Nebula Awards musing
So, Mike Resnick asked me to do an essay for Nebula Awards Showcase 2007, which will be the next volume in SFWA's annual series of anthologies. It's been a while since I did such an essay (I had one in the volume that came out in 1994), and so I thought I should just get a flavor of what these books are like lately by reading the Amazon.com reviews. And I stumbled on this 2,500-word essay, which is (as I write this, anyway), the first of three reviews shown of Nebula Awards Showcase 2005. I'm referring to the review entitled "There Isn't a Science Fiction Writers of America Anymore" posted December 17, 2005, by Antinomian, from Estonia.
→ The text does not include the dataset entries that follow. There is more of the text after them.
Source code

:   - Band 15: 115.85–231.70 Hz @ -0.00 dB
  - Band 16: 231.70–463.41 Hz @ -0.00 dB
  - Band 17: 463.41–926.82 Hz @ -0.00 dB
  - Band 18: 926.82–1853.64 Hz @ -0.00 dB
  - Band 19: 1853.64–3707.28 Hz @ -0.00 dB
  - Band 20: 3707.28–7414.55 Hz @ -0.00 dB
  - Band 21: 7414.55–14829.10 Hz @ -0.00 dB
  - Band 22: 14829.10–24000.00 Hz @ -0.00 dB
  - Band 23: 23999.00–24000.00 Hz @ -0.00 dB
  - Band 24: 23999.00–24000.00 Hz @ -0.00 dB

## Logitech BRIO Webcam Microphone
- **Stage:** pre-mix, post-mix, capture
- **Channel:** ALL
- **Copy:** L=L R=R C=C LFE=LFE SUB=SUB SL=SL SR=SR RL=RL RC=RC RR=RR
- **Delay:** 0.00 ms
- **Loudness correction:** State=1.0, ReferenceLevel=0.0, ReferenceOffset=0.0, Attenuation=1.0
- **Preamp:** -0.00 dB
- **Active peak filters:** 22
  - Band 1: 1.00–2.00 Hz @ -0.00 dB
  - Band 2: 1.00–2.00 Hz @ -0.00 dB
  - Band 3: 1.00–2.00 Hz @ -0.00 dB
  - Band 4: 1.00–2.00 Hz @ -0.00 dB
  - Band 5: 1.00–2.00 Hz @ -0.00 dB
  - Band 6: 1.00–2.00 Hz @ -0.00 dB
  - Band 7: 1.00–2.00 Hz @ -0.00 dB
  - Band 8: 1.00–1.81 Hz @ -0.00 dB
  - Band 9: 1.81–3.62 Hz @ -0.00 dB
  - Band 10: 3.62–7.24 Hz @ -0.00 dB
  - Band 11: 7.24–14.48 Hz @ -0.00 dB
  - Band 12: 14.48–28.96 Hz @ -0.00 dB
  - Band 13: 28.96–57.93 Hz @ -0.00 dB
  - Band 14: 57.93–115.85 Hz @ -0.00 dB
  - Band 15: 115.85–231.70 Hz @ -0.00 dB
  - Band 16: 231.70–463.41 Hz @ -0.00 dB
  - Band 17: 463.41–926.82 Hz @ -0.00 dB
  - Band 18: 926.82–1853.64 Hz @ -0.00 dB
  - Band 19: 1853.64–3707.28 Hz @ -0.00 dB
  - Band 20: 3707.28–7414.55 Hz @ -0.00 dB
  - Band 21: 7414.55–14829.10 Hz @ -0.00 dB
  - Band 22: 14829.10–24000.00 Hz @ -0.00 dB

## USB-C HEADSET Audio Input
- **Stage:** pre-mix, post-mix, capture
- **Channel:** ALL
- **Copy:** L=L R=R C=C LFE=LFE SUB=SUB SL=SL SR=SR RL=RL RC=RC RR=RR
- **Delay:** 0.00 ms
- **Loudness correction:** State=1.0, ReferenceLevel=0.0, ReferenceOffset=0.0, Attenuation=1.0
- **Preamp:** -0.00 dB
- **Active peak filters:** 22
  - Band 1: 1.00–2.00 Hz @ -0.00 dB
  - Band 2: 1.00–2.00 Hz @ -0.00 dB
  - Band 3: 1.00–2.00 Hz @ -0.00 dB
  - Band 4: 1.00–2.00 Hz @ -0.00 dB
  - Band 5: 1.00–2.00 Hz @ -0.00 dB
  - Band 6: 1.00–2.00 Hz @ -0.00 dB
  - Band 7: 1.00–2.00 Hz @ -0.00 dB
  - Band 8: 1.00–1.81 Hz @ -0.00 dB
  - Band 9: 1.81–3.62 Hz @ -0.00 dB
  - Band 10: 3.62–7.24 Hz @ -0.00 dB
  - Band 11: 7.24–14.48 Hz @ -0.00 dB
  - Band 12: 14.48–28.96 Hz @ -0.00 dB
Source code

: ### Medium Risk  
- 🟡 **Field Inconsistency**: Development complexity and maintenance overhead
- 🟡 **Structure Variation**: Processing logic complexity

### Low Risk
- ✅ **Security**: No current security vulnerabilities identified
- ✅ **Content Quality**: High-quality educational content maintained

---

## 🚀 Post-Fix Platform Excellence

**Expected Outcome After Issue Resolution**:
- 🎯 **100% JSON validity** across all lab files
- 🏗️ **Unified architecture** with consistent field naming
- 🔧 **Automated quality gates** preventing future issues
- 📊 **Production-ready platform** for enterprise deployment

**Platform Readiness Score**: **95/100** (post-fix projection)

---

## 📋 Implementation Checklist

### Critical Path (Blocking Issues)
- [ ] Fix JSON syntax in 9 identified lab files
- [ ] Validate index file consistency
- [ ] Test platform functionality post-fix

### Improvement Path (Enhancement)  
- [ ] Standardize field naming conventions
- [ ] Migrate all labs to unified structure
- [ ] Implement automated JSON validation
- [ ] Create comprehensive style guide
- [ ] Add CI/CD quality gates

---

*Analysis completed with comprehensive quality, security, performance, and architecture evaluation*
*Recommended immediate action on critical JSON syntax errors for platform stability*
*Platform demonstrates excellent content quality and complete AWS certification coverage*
I don't necessarily agree with the review, and it's certainly not politically correct -- but it's as thoughtful and entertaining an essay about science fiction as I've read of late.
5 Comments:
It was a very interesting essay, and not just for the obvious anger. I agree, science fiction is getting harder and harder to find. All too often it's swamped by fantasy. I think that's a real pity, because much as I enjoy fantasy, SF is my first love.
Well spoken Dave - your words echo my thoughts.
Very interestingly, Joe Haldeman's hard-SF novel Camouflage -- which had been serialized in Analog -- won the Nebula for best novel last night, beating the fantay Jonathan Strange and Mr Norrell, which had been a juggernaut in other awards, taking the Hugo, the World Fantasy, and the Locus Awards.
I agree with most of that essay. The SF awards no longer have any currency with me. (Except maybe the PKD.) As a book buyer, they now mean as much to me as a Grammy. That is, nothing.
And I used to hold the Hugo in higher regard than the Pulitzer.
I actually think the decline of the Hugo started in earnest when Calculating God lost to Harry Potter. The Nebula, a couple of years prior.
Until SF gets a new award - for SF- I'll be basing my libraries on the Seiun.
Somtimes there has to be a venue for new kinds of writing. I am not sure who this will impugn, but I suspect that the writer of that essay is an engineering type. If the real charge is that there is too much of a humanities bent to the "winners" of nebulas of late; I dunno, maybe this is what he is getting at? I can only agree with his rant to the extent that mainstream literature seems to be so anti - technological, I personally crave the reality that science can bring to the discussion when telling a story. Myself, I fell asleep during the first Lord of the Rings movie. That can't be good can it?